====== DATA EXTRACT ======

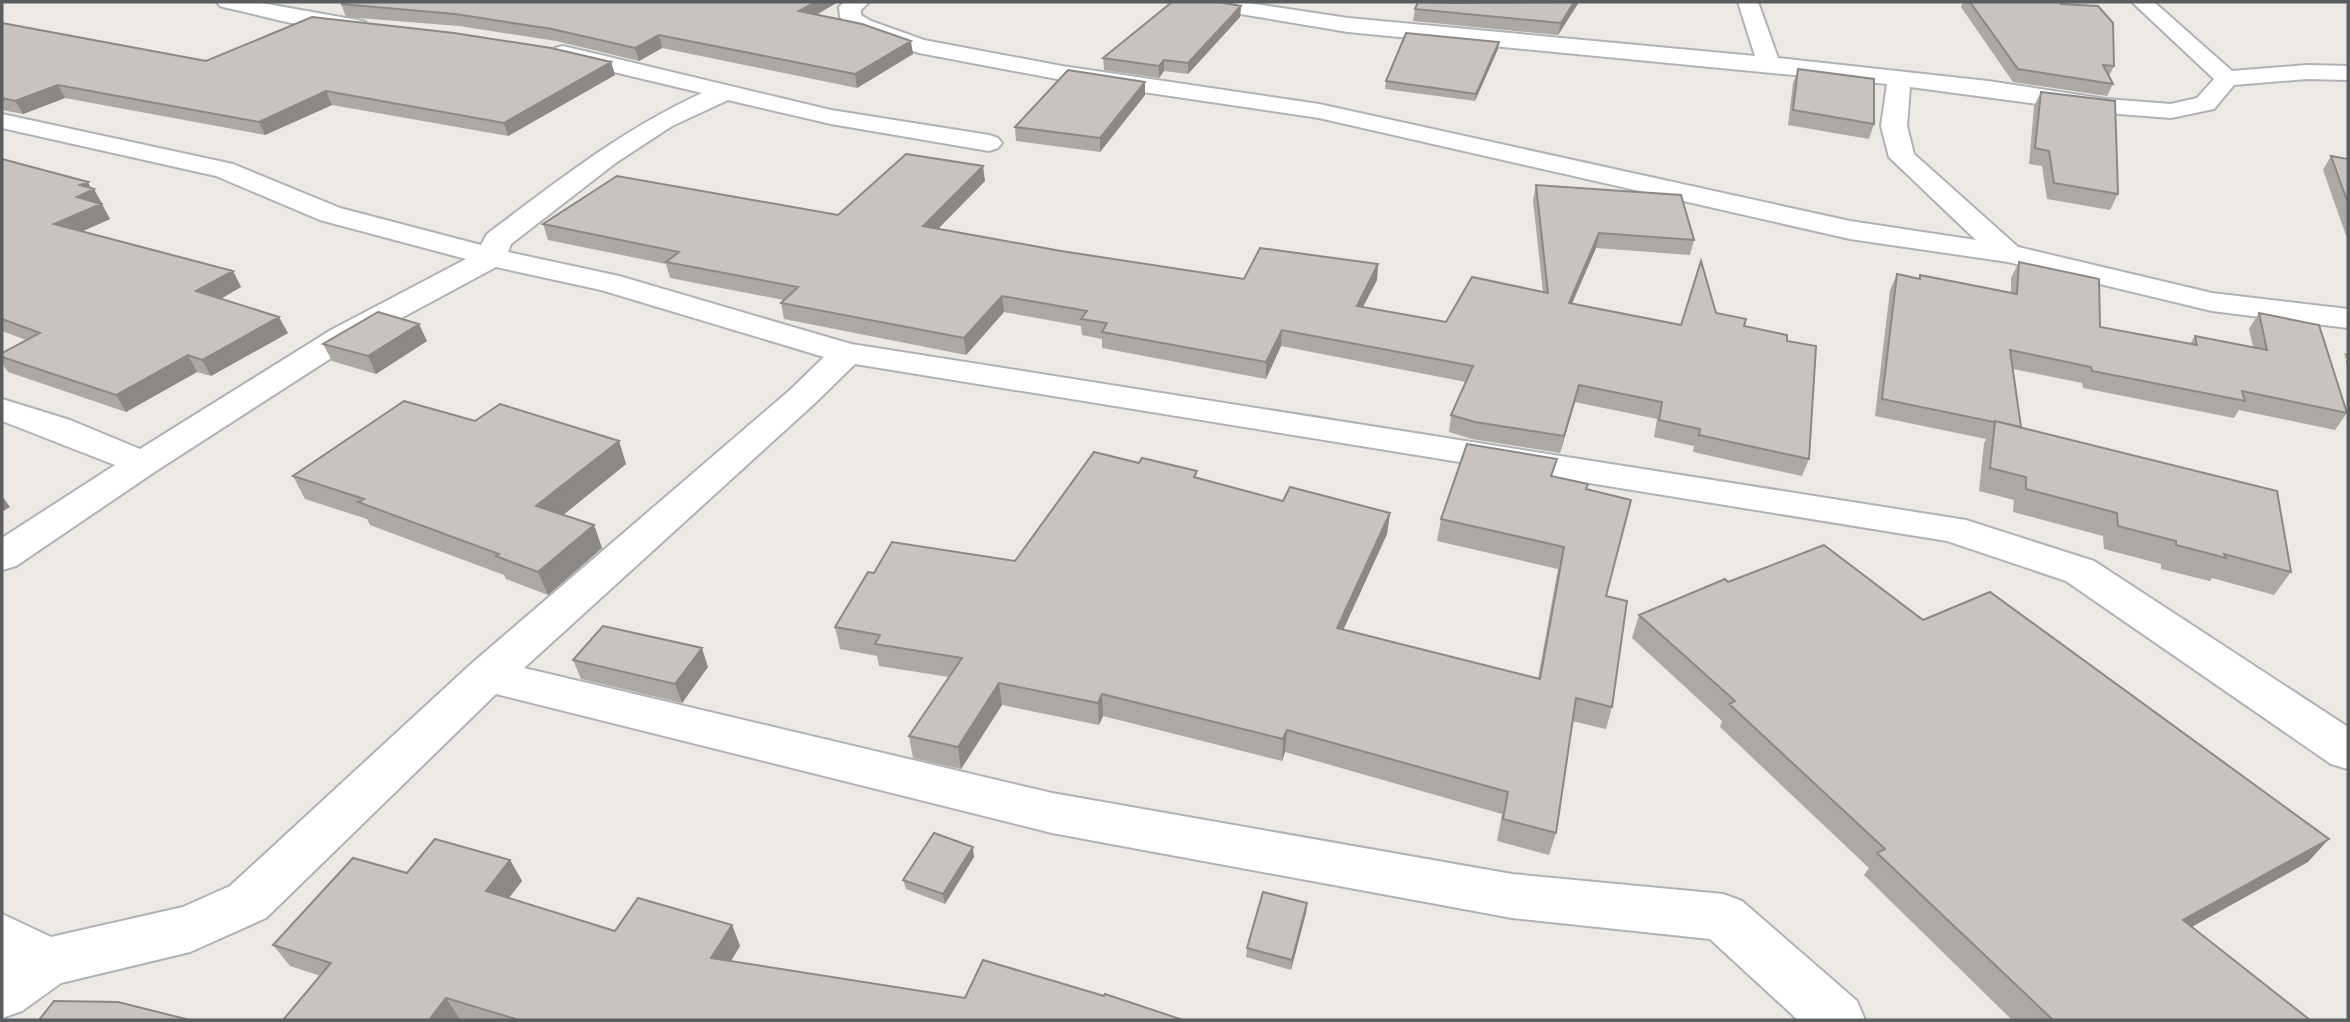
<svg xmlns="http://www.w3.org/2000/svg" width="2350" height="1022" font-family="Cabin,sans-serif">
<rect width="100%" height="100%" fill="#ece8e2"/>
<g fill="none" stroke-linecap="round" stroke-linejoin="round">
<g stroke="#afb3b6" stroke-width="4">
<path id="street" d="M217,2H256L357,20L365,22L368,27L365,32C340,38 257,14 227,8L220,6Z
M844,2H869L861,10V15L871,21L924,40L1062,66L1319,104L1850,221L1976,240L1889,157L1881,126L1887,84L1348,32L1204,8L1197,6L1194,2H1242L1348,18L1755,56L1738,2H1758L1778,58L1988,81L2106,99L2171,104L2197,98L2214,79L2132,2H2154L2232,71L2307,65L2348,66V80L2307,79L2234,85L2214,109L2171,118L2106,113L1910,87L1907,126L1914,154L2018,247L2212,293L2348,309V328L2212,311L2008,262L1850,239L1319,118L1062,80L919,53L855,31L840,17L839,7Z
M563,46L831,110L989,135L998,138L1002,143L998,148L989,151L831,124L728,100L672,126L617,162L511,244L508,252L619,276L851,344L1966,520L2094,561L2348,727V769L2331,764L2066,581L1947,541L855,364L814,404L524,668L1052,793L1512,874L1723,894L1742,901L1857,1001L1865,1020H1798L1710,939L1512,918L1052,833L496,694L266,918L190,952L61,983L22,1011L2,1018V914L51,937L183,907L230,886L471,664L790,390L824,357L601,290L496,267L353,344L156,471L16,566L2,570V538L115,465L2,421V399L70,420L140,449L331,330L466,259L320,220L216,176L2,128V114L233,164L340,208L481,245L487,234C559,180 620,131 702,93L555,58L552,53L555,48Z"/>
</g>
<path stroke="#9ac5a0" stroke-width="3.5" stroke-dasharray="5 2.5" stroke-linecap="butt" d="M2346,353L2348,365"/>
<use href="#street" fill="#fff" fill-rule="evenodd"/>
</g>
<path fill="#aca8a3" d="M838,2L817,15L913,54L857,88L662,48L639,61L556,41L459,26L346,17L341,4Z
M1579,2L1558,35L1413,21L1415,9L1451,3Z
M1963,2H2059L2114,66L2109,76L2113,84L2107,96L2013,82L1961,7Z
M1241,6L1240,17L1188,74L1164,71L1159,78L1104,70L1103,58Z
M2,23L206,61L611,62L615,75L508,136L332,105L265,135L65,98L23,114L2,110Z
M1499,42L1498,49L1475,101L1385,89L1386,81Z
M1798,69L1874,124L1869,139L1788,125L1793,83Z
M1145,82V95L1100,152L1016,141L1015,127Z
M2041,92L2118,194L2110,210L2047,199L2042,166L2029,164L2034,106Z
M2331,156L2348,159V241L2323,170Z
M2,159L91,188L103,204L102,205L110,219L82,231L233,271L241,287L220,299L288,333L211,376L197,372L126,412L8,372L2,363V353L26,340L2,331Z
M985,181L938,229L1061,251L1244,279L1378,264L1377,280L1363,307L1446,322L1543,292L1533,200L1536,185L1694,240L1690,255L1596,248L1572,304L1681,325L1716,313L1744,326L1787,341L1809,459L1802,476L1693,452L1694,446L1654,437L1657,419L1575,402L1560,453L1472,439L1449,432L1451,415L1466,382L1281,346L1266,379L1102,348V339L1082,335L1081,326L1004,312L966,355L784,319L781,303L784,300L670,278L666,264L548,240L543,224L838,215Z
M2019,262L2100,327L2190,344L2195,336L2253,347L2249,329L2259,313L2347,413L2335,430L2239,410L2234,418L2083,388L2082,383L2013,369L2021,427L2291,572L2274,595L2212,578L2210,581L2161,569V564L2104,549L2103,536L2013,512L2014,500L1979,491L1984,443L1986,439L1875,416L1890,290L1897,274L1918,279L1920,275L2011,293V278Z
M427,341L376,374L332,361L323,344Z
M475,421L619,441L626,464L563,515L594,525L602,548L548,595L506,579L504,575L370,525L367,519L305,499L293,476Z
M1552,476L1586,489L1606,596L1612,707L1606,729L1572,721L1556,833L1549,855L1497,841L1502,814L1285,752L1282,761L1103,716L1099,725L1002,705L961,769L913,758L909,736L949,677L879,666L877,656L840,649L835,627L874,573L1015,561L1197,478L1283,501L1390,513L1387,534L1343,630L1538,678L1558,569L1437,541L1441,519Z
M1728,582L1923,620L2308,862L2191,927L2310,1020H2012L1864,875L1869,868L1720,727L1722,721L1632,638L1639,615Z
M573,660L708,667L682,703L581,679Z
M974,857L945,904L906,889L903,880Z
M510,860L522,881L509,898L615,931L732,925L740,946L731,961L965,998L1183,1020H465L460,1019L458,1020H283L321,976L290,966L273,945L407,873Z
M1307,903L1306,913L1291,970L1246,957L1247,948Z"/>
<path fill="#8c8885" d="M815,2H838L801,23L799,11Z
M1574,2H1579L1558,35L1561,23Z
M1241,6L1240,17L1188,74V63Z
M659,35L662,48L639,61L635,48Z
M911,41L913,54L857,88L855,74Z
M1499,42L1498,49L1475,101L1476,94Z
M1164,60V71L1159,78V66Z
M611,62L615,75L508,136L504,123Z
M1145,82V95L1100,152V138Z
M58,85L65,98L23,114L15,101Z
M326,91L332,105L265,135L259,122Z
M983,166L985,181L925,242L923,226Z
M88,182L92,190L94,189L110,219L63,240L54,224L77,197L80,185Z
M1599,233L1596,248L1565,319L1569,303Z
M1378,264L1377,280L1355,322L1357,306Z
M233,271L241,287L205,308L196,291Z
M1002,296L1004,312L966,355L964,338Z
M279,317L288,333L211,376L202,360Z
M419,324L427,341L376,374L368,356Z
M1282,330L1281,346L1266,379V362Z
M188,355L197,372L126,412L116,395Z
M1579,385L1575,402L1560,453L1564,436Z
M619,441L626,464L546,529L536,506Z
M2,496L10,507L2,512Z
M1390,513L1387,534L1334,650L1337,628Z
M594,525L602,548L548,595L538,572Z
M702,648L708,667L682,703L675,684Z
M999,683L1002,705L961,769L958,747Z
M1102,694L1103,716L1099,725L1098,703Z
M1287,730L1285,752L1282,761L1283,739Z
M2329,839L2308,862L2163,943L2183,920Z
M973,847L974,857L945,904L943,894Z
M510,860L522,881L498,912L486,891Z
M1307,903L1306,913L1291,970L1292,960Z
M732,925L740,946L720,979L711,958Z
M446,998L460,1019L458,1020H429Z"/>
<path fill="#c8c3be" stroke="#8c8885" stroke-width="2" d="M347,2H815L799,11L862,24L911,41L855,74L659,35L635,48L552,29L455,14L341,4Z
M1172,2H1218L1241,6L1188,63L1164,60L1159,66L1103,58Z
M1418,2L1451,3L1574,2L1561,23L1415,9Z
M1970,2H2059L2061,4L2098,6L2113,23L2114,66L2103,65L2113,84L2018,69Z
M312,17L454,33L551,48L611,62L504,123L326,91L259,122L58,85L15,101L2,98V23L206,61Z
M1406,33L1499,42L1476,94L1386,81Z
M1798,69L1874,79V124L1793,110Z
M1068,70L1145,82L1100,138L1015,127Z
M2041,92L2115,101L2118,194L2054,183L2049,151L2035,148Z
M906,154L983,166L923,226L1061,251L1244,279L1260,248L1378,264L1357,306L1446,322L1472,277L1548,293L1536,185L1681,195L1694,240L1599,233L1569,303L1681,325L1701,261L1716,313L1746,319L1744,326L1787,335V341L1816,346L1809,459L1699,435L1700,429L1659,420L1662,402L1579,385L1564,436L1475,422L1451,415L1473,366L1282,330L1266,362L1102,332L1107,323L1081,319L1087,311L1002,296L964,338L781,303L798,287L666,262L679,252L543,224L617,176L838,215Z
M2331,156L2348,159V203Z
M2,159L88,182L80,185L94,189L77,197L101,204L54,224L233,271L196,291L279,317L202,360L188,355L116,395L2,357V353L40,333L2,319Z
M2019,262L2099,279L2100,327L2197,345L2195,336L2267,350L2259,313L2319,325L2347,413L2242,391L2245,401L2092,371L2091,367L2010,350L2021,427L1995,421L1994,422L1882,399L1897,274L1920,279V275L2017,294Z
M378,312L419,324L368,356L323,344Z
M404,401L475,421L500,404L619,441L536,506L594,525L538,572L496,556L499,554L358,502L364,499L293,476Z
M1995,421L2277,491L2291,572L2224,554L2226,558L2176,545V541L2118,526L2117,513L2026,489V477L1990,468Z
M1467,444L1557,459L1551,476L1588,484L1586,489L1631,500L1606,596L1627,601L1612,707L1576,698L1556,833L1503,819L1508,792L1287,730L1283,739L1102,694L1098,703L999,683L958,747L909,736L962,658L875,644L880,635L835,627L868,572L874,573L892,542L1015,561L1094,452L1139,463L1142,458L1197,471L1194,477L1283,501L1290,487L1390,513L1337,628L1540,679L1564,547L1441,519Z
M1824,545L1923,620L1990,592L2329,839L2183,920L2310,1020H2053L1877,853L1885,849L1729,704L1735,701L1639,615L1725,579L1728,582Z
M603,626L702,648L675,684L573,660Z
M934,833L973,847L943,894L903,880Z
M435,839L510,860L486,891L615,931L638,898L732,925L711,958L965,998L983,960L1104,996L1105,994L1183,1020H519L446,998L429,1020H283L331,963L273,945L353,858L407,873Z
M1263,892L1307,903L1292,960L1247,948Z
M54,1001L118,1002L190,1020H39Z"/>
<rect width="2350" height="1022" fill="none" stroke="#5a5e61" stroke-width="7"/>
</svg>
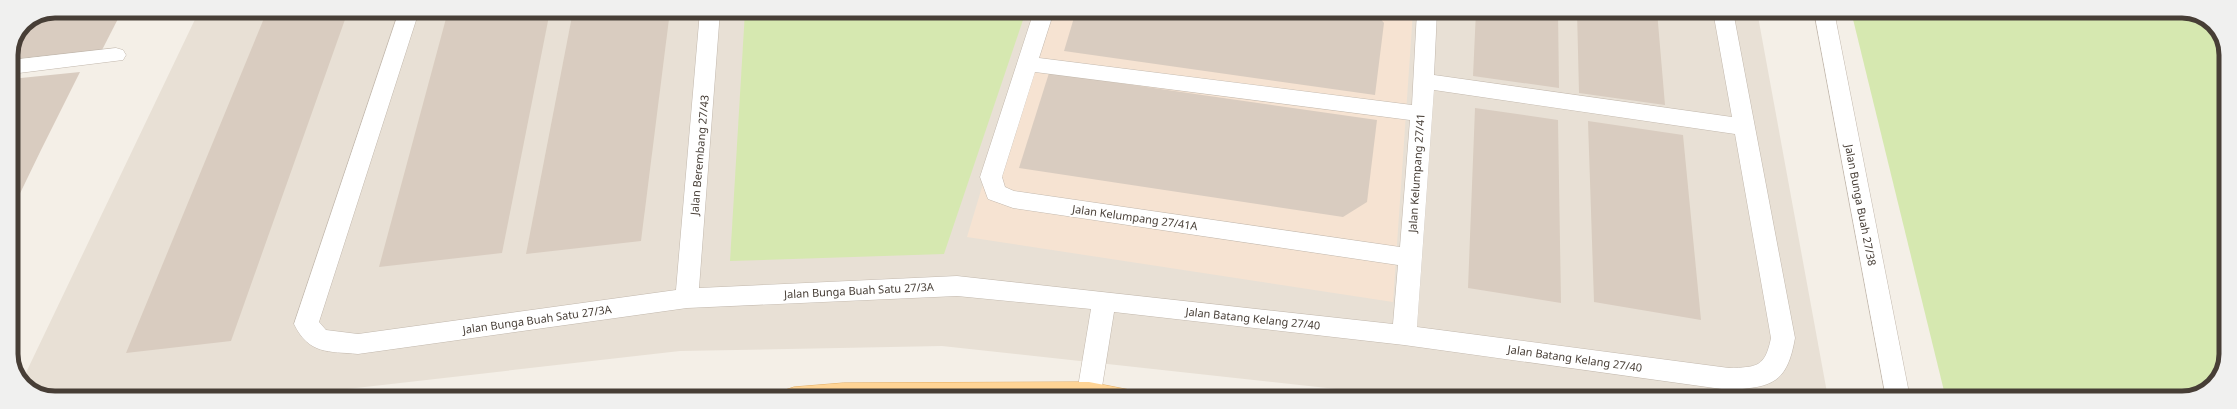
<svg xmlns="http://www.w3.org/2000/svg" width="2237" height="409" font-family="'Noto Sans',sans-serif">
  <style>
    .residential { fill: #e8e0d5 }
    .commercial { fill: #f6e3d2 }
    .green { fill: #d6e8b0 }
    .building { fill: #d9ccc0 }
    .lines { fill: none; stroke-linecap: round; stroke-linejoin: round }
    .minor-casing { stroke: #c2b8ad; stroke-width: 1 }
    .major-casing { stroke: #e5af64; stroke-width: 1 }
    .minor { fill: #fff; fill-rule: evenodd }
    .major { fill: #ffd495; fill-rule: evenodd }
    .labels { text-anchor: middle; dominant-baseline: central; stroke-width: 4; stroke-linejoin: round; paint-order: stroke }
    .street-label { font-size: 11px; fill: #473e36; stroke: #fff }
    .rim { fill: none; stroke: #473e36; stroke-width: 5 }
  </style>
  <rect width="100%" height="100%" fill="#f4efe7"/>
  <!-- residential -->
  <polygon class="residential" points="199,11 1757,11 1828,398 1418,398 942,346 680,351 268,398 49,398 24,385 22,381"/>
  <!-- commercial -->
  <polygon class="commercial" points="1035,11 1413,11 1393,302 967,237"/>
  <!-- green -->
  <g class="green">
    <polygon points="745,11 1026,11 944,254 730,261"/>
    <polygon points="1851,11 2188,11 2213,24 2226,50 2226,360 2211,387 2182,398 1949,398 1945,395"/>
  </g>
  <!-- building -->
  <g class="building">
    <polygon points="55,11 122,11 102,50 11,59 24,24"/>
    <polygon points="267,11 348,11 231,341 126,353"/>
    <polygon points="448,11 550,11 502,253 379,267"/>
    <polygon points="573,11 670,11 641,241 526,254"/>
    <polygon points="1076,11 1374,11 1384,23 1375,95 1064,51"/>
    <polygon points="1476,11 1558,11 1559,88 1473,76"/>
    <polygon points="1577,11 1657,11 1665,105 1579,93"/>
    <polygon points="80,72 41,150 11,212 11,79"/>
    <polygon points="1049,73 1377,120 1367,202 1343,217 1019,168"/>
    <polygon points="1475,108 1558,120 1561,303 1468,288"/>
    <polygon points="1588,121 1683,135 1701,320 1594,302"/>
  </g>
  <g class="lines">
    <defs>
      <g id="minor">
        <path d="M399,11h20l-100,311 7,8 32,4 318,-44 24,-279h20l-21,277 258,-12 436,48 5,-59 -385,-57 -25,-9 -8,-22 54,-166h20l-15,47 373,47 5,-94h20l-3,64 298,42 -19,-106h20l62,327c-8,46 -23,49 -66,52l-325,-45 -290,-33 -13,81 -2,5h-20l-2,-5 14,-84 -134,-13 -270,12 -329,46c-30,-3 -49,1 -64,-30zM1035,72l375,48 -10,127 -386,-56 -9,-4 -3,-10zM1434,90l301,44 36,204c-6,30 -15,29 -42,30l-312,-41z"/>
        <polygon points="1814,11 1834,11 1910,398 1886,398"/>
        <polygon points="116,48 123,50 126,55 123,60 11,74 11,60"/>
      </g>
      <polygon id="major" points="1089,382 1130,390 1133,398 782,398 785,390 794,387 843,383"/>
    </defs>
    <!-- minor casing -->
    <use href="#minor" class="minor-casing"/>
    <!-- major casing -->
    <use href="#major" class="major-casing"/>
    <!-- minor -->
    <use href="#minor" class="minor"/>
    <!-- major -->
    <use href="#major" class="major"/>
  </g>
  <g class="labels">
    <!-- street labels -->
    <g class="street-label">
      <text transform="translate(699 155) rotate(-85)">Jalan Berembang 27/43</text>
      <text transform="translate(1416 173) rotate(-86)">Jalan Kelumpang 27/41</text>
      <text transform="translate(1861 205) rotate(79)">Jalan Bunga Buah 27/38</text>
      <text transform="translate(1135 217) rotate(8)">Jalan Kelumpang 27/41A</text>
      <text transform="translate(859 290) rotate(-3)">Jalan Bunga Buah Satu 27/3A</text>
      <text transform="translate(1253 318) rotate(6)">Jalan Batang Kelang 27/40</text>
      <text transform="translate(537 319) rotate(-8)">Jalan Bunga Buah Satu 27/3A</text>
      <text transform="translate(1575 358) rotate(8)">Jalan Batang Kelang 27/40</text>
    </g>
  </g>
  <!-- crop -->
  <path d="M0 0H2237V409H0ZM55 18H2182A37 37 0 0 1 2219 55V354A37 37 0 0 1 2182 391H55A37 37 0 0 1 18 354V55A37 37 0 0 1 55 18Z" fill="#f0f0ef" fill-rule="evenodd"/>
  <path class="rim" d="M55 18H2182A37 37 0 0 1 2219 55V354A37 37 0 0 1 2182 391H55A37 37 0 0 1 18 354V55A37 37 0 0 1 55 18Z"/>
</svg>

======

**YOUR ASSIGNMENT**
In the records above, find each line holding "lines" and copy it.

**ANSWER TO THE PROBLEM**
    .lines { fill: none; stroke-linecap: round; stroke-linejoin: round }
  <g class="lines">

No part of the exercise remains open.